1.a. O problema em pressupor a crença em Deus: Ehrman afirma no método histórico, qualquer pessoa, de qualquer religião, deve ser capaz de olhar para os mesmos fatos e chegar à mesma conclusão. Se um judeu ou um hindu analisa as evidências para Jesus, ele deve chegar às mesmas conclusões que um cristão que faz o mesmo. Mas a proposta apresentada por Craig requer uma crença prévia e pessoal no Deus cristão específico.

1.b. Sobre o argumento de Hume: Ehrman afirma que o argumento de Hume pretende mostrar que milagres não podem acontecer, o que é diferente de seu próprio argumento: o de que milagres são a explicação mais improvável. O argumento de Ehrman é que um historiador não pode mostrar que um milagre aconteceu nem quando ele de fato aconteceu, pois para fazer isso, o historiador deve acreditar que Deus existe, antes de mais nada.

1.c. Explicações Naturalistas: Ehrman fornece uma explicação naturalistas aos quatro fatos complementar à que já tinha apresentado. Ele afirma que existe um livro chamado “Atos de Tomás” que narra a história do irmão gêmeo de Jesus. Então, é possível que o corpo de Jesus tenha sido retirado da tumba por familiares e que as aparições post-mortem sejam meras confusões: as pessoas viram Tomás e o tomaram por seu irmão gêmeo e depois começaram a espalhar boatos de que Jesus tinha ressuscitado, culminando em uma seita de crentes que mais tarde se tornou a base do cristianismo. Ehrman diz que uma história improvável, mas mais provável do que a ideia de que Deus ressuscitou Jesus dos mortos.

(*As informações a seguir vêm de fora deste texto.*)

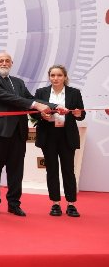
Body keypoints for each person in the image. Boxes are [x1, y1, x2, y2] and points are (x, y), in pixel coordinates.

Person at [0, 52, 59, 217]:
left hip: (18, 132)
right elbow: (10, 98)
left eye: (7, 61)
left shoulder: (18, 82)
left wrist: (54, 107)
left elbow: (30, 100)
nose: (4, 63)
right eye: (0, 61)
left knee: (16, 171)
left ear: (12, 63)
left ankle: (14, 204)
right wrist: (36, 105)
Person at [34, 65, 85, 217]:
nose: (55, 78)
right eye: (53, 75)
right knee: (51, 169)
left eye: (59, 75)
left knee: (68, 169)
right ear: (49, 77)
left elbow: (81, 114)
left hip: (67, 135)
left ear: (65, 77)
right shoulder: (41, 92)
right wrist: (41, 115)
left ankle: (71, 204)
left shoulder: (74, 93)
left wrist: (77, 114)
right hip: (48, 134)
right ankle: (55, 203)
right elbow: (33, 113)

1.d.  Mantendo o argumento nos dois caminhos: Ehrman reafirma que se Craig acha que livros como Marcos possuem mais credibilidade, então ele deveria achar que livros como Mateus não são históricos. Isso é incoerente pois, “[s]e ambos os tipos de relatos – adulterados e não adulterados – são igualmente históricos, então não há importância alguma dizer que relatos não adulterados são mais prováveis de ser históricos.”

2. Outros argumentos

2.a. O argumento de que Maria Madalena não é invenção justamente porque ela discípula de Jesus de qualquer maneira não faz sentido. O argumento de Craig é que ninguém daria crédito aos relatos delas de que a tumba estava vazia porque mulheres eram marginalizadas. Ehrman diz que é justamente por serem marginalizadas que foram inventadas, pois no evangelho de Marcos são justamente os marginalizados que entendem Jesus.

2.b. Bill afirma que nenhum judeu do primeiro século duvidaria que o corpo de Jesus desapareceu da tumba caso ele reaparecesse vivo, mas isto é inconsistente com relatos contidos em livros da época como a Segunda Revelação do Apocalipse de Pedro.

2.c. Ehrman pergunta novamente se Craig conseguiu encontrar algum erro nas narrativas Bíblicas e caso negativo, como podemos nos certificar que Craig as analisou com os devidos cuidados.

2.d. Ehrman encerra este discurso com as seguintes palavras, sucintas a ponto de não poderem ser resumidos ainda mais: “Mesmo que nós queiramos acreditar na ressurreição de Jesus, esta crença seria uma crença teológica. Você não pode provar a ressurreição. Este evento não é suscetível à evidência histórica; é fé. Os crentes acreditam na ressurreição e o fazem pela fé; história não pode prová-la.”